How could I have not noticed the super-hot guy staring at me every day for the past few weeks? Even if I wasn’t boy crazy, I’d have had to have been blind not to notice him. I swallowed once and tried to search for something to say, but as the butterflies fluttered around in my stomach, I couldn’t figure out how to talk. I couldn’t even make sounds, let alone words.
“Every day I’ve been trying to think of a good way to talk to you and every single day I got too embarrassed.
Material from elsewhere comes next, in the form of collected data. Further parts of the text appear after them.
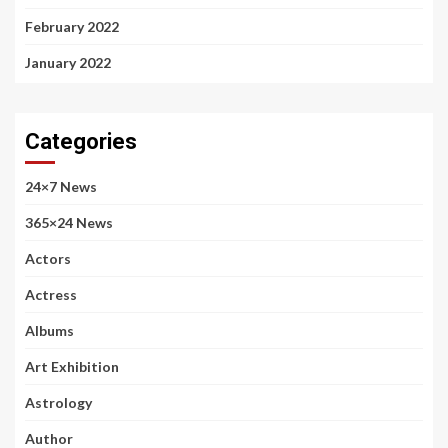
February 2022
January 2022
Categories
24×7 News
365×24 News
Actors
Actress
Albums
Art Exhibition
Astrology
Author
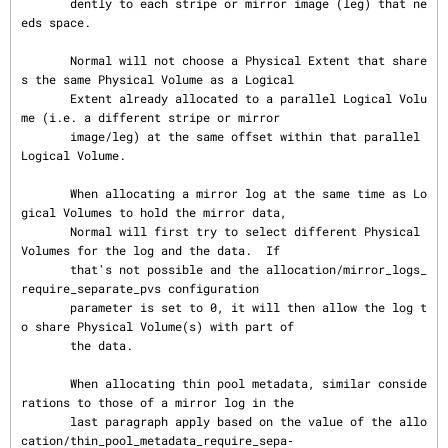
       dently to each stripe or mirror image (leg) that ne
eds space.

       Normal will not choose a Physical Extent that share
s the same Physical Volume as a Logical

       Extent already allocated to a parallel Logical Volu
me (i.e. a different stripe or mirror

       image/leg) at the same offset within that parallel 
Logical Volume.

       When allocating a mirror log at the same time as Lo
gical Volumes to hold the mirror data,

       Normal will first try to select different Physical 
Volumes for the log and the data.  If

       that's not possible and the allocation/mirror_logs_
require_separate_pvs configuration

       parameter is set to 0, it will then allow the log t
o share Physical Volume(s) with part of

       the data.

       When allocating thin pool metadata, similar conside
rations to those of a mirror log in the

       last paragraph apply based on the value of the allo
cation/thin_pool_metadata_require_sepa‐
Today, I finally decided I was going to talk to you,” he said, shaking his head as if dismissing an errant thought. “It’s important that I talk to you.”
He pulled his hand away from mine and wrung it nervously. I think this conversation might have sounded better in his head because it was sounding a little bit creepy to me. I mean, yeah, I was beyond flattered. This was exactly how it happened in those movies and everything, but… in real life, things like this don’t happen, and especially not to me, little miss average. I was neither special enough nor unspecial enough to have things like this happen.
Then again, he could have been waiting for me to say something. I wasn’t exactly holding up my end of the conversation. To be honest, I’m not sure what I would have said if I could have said something. When I replayed this scene in my head a few minutes from now I was going to come up with tons of awesome things I could have said. Unfortunately, right now my mind was tapping out.
“I… er… um…” I mumbled, my mouth moving awkwardly like a fish out of water. I was pretty sure I knew other words to say and that the ones I had said weren’t helping the conversation along. I just didn’t know why.
I put my hand on the counter and smiled dumbly. My hand still tingled from where he’d touched it. His skin was so soft, so smooth. I blushed again and tried to ignore the things that tightened low in my belly, tried to resist the urge to leap on him and kiss him all over. Part of me knew that if I tried, my shaky knees would collapse under me, and I’d topple to the ground, but strangely, I couldn’t think of a good reason not to reach out and run my hands over his well-muscled body.